Selected findings include:
- Since 2001, almost all litigated cases have focused on unilateral effects rather than (or in addition to) coordinated effects.
- This 20-year period witnessed a rebirth and focus on successful
challenges to hospital mergers by the FTC.
- The 2010 Horizontal Merger Guidelines were a major update and took a more holistic approach to the evidence and came close to adopting anticompetitive presumptions based on GUPPIs and mavericks. Like the agencies’ prior merger guidelines, the 2010 Guidelines have achieved significant acceptance in the courts.
- The idea of asking a district court to adjudicate a defendant’s voluntary remedy proposal (“litigating the fix”) became common.
- The 2001–2020 period showed increasing concern with mergers that had vertical elements. Over the 20-year period, about 45% (i.e., 33) of the 74 challenges involved mergers that were either purely vertical or a combination of vertical and horizontal. However, a closer look at these challenges would indicate that where there were both horizontal and vertical issues, the agency often focused only on the horizontal.

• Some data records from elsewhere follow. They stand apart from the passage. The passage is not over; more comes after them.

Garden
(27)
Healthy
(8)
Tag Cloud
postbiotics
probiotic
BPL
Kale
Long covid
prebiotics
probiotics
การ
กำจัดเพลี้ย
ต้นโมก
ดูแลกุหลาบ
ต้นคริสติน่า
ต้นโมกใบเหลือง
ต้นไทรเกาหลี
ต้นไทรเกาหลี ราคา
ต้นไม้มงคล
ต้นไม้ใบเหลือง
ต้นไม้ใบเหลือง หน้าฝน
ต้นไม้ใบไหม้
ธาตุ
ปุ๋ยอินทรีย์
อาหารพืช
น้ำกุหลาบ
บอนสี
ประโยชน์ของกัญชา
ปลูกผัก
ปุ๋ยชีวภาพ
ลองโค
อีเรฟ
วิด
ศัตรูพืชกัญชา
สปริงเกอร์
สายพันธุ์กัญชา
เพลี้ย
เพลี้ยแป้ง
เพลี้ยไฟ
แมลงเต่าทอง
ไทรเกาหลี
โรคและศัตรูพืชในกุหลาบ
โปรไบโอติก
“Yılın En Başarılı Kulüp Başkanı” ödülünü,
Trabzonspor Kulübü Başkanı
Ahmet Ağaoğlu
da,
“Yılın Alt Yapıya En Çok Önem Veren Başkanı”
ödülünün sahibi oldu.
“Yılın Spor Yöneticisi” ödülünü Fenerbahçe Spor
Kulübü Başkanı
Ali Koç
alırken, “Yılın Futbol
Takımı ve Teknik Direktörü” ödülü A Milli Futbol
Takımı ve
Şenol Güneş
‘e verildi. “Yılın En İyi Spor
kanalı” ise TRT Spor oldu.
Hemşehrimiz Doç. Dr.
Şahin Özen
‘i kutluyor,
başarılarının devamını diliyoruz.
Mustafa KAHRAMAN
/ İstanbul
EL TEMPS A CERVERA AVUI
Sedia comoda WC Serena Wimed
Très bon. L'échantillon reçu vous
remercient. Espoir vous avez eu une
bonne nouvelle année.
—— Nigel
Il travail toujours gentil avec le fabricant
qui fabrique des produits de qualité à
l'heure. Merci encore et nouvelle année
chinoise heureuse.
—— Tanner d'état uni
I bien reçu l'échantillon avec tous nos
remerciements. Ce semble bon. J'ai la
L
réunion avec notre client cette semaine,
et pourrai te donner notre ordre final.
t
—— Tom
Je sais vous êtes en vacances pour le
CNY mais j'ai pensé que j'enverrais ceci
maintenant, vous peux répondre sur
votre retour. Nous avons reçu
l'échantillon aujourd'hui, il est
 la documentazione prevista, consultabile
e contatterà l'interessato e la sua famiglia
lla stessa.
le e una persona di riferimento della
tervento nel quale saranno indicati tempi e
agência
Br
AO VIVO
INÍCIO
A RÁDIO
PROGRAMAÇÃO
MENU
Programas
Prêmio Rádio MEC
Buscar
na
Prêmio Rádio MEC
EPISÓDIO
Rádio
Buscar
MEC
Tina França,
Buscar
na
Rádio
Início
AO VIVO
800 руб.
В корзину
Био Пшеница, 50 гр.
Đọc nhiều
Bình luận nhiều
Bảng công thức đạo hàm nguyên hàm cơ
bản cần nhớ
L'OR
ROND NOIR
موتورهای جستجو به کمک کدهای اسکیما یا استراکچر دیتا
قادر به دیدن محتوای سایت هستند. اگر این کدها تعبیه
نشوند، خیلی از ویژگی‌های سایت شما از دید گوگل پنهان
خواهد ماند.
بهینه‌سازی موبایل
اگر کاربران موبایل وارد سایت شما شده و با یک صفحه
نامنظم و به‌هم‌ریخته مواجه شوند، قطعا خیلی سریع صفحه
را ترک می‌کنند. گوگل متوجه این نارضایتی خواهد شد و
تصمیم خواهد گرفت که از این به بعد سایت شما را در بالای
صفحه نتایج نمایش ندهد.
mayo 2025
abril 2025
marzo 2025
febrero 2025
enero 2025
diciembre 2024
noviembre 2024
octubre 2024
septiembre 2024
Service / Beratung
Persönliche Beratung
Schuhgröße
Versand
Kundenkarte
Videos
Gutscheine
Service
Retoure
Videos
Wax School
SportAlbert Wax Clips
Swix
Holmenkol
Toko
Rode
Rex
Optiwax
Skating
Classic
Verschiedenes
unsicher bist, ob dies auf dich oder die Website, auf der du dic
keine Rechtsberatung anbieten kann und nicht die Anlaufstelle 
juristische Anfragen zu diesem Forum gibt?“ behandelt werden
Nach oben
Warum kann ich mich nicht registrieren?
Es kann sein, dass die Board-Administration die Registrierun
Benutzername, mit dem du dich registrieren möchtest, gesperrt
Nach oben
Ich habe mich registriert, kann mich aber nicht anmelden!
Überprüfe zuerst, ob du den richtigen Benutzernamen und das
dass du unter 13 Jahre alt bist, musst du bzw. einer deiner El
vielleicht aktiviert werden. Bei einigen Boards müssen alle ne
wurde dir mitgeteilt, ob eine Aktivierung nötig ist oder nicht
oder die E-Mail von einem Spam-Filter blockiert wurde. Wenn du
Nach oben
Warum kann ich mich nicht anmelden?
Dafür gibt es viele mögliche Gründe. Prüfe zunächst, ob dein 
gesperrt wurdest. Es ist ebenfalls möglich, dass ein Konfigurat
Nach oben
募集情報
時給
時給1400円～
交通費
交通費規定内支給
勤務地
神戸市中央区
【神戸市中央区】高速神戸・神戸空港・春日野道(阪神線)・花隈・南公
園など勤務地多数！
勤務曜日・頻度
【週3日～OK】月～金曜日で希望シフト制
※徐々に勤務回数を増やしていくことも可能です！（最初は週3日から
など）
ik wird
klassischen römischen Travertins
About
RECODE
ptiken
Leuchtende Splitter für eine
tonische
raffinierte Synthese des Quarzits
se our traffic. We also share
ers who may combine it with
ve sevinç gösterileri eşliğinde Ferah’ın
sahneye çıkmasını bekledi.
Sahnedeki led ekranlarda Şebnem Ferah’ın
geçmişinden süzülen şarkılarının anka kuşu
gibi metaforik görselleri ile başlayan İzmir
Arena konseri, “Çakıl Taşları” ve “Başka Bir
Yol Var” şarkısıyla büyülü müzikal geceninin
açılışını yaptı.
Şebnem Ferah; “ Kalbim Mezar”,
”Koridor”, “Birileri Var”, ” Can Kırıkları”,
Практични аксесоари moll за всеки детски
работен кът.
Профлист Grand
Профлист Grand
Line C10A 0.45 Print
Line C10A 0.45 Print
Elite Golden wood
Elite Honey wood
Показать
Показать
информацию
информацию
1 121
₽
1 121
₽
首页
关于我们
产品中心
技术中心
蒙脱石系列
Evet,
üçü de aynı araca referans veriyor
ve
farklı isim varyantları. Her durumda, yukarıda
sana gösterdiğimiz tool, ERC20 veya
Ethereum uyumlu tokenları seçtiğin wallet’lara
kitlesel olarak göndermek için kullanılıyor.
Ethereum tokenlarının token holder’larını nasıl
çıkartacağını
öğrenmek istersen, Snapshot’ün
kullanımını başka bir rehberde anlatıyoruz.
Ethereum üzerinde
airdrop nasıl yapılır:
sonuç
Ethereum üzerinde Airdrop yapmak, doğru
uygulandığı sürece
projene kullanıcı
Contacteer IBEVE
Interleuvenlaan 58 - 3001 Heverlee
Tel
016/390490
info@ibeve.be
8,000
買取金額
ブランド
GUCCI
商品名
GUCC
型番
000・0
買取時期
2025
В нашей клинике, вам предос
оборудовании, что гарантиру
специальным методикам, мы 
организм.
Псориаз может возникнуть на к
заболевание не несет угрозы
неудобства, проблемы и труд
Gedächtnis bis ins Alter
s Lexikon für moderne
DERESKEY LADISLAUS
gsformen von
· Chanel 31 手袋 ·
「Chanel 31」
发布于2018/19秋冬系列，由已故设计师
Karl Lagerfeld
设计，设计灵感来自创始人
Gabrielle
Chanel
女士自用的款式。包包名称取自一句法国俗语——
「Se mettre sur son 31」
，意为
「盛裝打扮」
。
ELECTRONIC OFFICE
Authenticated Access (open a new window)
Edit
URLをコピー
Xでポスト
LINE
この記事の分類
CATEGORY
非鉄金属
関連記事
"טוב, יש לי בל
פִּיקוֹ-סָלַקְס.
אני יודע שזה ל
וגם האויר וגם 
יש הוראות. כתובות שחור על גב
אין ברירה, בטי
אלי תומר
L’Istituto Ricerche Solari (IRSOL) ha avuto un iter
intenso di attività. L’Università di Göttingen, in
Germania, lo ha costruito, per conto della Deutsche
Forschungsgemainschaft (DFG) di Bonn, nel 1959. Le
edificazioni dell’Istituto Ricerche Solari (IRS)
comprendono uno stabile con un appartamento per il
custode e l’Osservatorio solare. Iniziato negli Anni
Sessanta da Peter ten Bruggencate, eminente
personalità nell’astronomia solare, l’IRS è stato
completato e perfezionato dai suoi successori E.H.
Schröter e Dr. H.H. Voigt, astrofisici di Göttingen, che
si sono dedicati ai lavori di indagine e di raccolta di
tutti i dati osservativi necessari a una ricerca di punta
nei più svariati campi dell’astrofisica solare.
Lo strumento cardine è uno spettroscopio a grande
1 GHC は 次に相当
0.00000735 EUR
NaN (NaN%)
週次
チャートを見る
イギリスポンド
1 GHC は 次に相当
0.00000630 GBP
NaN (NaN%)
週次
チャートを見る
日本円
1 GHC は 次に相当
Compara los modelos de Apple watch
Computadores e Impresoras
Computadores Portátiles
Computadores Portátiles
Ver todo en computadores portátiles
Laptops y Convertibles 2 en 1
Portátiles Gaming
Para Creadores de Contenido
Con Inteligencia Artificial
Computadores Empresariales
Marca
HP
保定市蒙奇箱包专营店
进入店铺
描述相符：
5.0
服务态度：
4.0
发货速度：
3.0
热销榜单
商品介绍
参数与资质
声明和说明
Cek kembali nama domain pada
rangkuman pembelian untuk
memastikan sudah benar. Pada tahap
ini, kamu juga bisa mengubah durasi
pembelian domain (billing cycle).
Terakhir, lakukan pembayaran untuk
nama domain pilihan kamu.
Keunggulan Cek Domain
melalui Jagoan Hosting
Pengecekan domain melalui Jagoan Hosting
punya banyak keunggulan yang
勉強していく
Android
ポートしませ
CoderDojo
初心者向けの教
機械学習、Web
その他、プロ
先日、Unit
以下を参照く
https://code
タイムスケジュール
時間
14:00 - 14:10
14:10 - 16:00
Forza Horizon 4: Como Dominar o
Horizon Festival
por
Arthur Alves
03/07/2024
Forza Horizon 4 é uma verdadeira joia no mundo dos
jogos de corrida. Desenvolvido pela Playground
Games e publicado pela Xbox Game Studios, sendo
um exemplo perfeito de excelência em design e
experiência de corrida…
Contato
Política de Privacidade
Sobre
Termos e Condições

- The most striking observation about merger enforcement during this period involves the fact that the government almost always wins in court. Of the 26 litigated outcomes during the period, the government won 17 and lost 9, a win rate of 65%.
- In addition, the merging parties abandoned their transaction in
the face of litigation in another 34 matters. Including abandonments, the government prevailed in 51 (i.e., 17+34) of its complaints, which implies a win rate of 85% (i.e., 51/60). Even among the government’s 9 losses in court, judges accepted the parties’ proposed remedies in 2, so the government arguably received a partial win.
- Among Hart-Scott-Rodino Act (HSR) transactions receiving second requests, only 28% were cleared as is. About 40% of the rest were settled with consent decrees, another 30% (i.e., (254+34)/969) were abandoned during the HSR investigation or after a complaint was filed, and the rest proceeded to trial. The situation facing the parties was even more dire if their consummated merger was challenged. For those 44 resolved matters, the government prevailed in 42 (35 consent decrees and 7 wins at trial). The parties escaped without a remedy in less than 5% (i.e., 2/44) of the matters.